ただこの映画の面白さがレビューを書くことで損なわれるのは悲しいので、内容について事細かにあれやこれやとは書かないが、自分のための備忘録として多少感じたことを書き記してはおきたいと思う。

吉田大八監督の映画を観ると毎回思うことだが、吉田大八という監督は作品自体の映画としての価値、自身の作家性、原作の雰囲気を映画で再現すること、日本向けのエンターテイメントの作り方、資本家が映画に要求するもののバランスの取り方が大変上手いように思う。

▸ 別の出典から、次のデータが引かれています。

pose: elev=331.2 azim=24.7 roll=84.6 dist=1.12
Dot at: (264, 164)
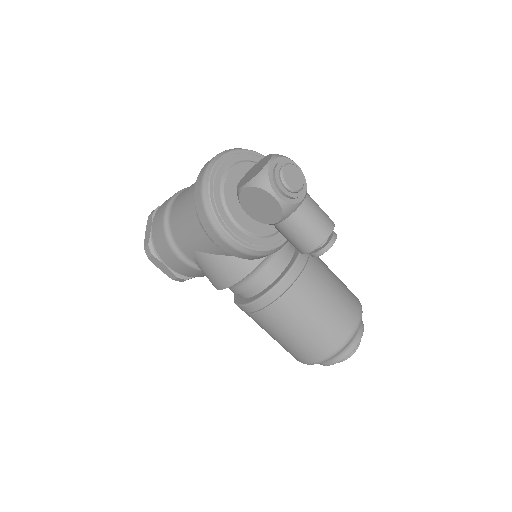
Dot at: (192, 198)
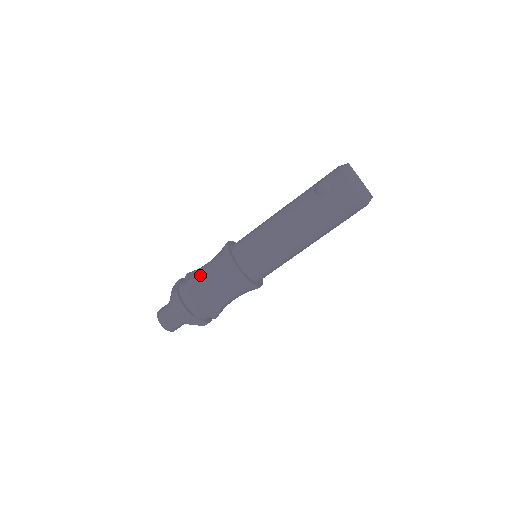
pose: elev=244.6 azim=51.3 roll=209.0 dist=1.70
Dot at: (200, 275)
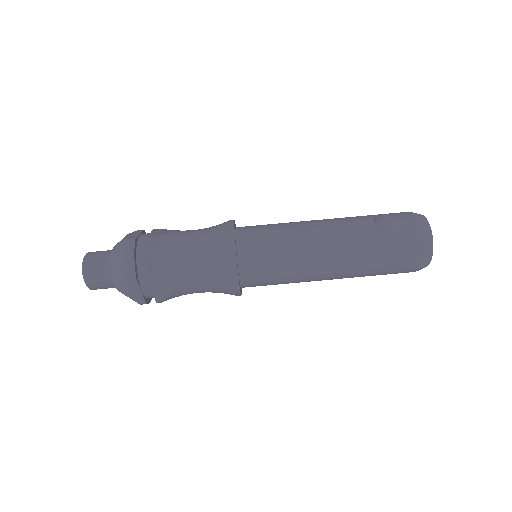
Dot at: (178, 237)
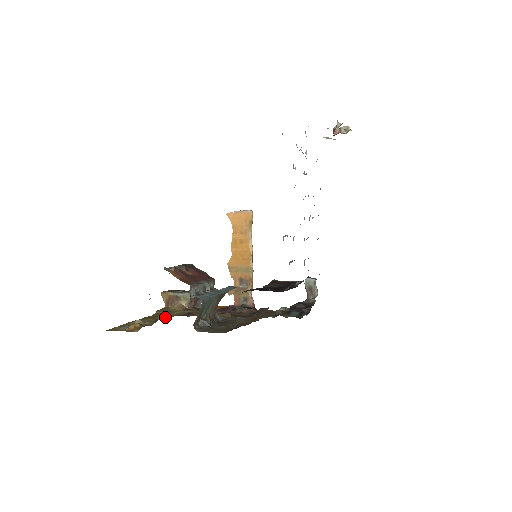
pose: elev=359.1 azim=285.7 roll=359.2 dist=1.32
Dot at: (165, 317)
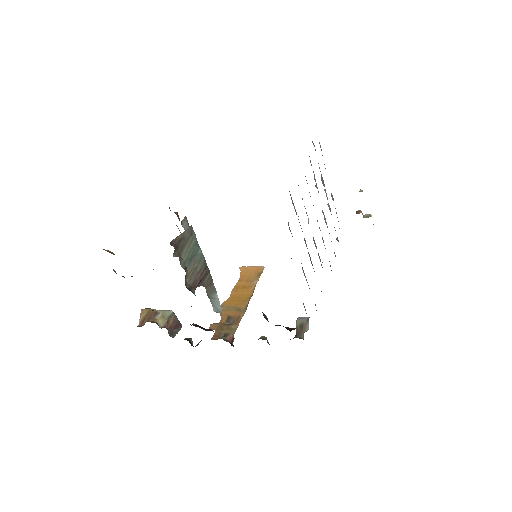
Dot at: occluded
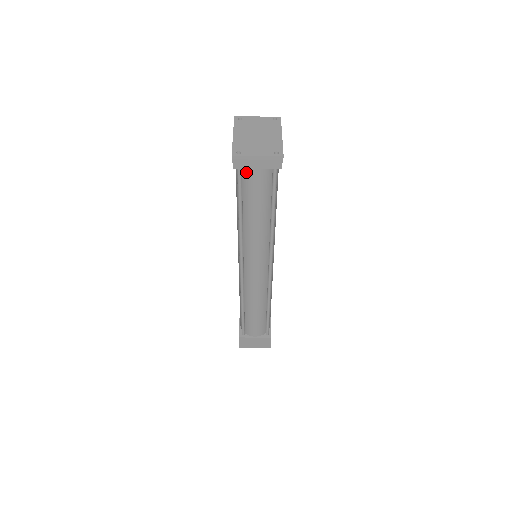
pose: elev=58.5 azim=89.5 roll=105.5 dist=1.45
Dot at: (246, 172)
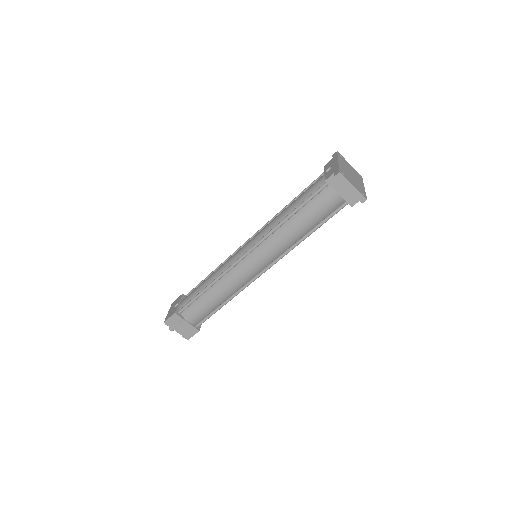
Dot at: (327, 190)
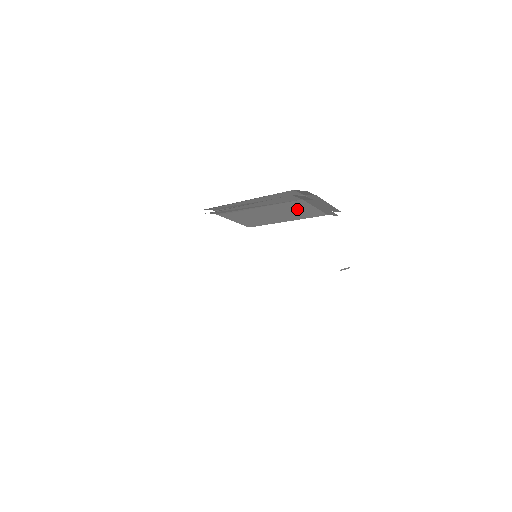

また役者の個性を的確に掴んで配置し、それを使いこなすのが大変うまい。
松岡茉優のいつ観ても安心できる堅実な演技と北海道が産んだ大スター、大泉洋の重厚さと軽快さを場面によって切り替えながら表現するコメディスターとしての素晴らしい手腕。
それを引き立たせるための佐藤浩市の存在感。
國村隼、佐野史郎、小林聡美、木村佳乃らの、料理を引き立てるためにしっかり利かせたスパイスのような、彼らの持ち味を活かしつつも決して邪魔をしない演技。
ないとあるのとでは全く世界が違う、フライドポテトに添えられたとても瑞々しいパセリのようなリリー・フランキー。
華のある池田エライザのオブジェクトとしての優秀さ。
どの人をとっても、彼ら以上の適任者はいないのではないかと思わせられる。

また画面という限られた四角い枠のなかで密度のコントロールがとても上手い。
とくに上手いと思ったのは画面の密度のあげ方である。
漫然とオブジェクトを配置するのではなく、そこにあることで意味を持つものを意味のある映し方で的確にレイアウトし、その時々の状況や空間の雰囲気を表現するのが上手い。
また背景にアーキテクチャーの整然とした美しさを入れ込むことで、画面の平面構成を美しくレイアウトしつつ、物語が展開されている都会のランドスケープを表現している。
密度が高いからといって、決して息苦しさは感じさせない 。
それはカットごとによる足し算と引き算が出来ているからだろう。
広い空間を見せるときは無駄な情報を省いたり、クローズアップでオブジェクトや役者の表情を映し出すことでそこに感情や意味を乗せたりなど、観せたいもののためにシーケンスの密度を意図的にコントロールしている。

この映画はあくまでエンターテイメント映画だが、どのカットも密度、長さ、カメラワーク、どれをとっても良く作り込まれた映画としての映画としても価値の高い作品であると思う。